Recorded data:
*** Block opens ***
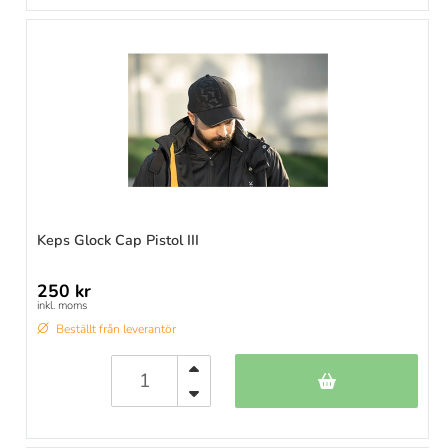
Keps Glock Cap Pistol III
250 kr
inkl. moms
Beställt från leverantör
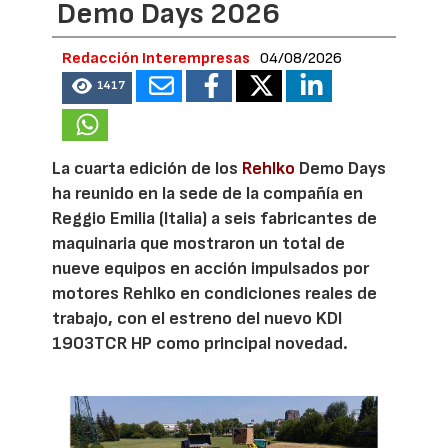
Demo Days 2026
Redacción Interempresas
04/08/2026
1417
La cuarta edición de los
Rehlko
Demo Days
ha reunido en la sede de la compañía en
Reggio Emilia (Italia) a seis fabricantes de
maquinaria que mostraron un total de
nueve equipos en acción impulsados por
motores Rehlko en condiciones reales de
trabajo, con el estreno del nuevo KDI
1903TCR HP como principal novedad.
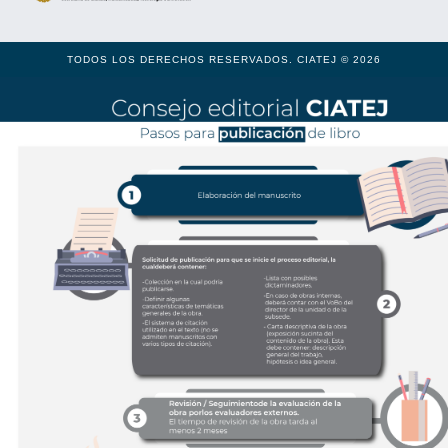
TODOS LOS DERECHOS RESERVADOS. CIATEJ © 2026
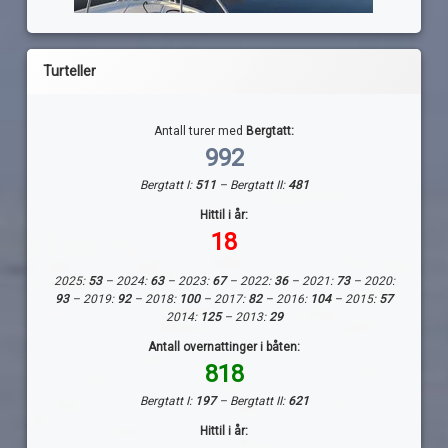
Turteller
Antall turer med
Bergtatt:
992
Bergtatt I:
511
– Bergtatt II:
481
Hittil i år:
18
2025:
53
– 2024:
63
– 2023:
67
– 2022:
36
– 2021:
73
– 2020:
93
– 2019:
92
– 2018:
100
– 2017:
82
– 2016:
104
– 2015:
57
2014:
125
– 2013:
29
Antall overnattinger i båten:
818
Bergtatt I:
197
– Bergtatt II:
621
Hittil i år:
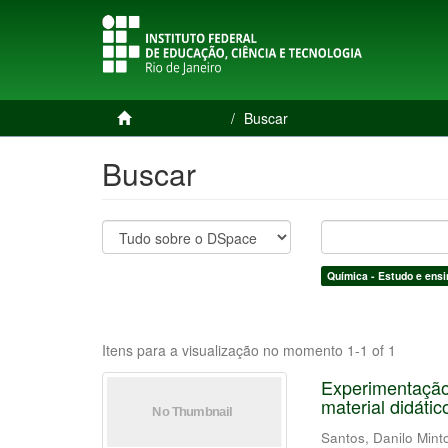
Página inicial
Buscar
Buscar
Química - Estudo e ensi
Itens para a visualização no momento 1-1 of 1
Experimentação
material didátic
Santos, Danilo Mint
*** Block closes ***
Swap "Buscar" for "Pesquisar" in the lines running from the line with "TODOS LOS DERECHOS RESERVADOS. CIATEJ © 2026" through the end of the records, and give only those lines. Leave the pictures out.

** Reply **
TODOS LOS DERECHOS RESERVADOS. CIATEJ © 2026
Turteller
Antall turer med
Bergtatt:
992
Bergtatt I:
511
– Bergtatt II:
481
Hittil i år:
18
2025:
53
– 2024:
63
– 2023:
67
– 2022:
36
– 2021:
73
– 2020:
93
– 2019:
92
– 2018:
100
– 2017:
82
– 2016:
104
– 2015:
57
2014:
125
– 2013:
29
Antall overnattinger i båten:
818
Bergtatt I:
197
– Bergtatt II:
621
Hittil i år:
Página inicial
Pesquisar
Pesquisar
Química - Estudo e ensi
Itens para a visualização no momento 1-1 of 1
Experimentação
material didátic
Santos, Danilo Mint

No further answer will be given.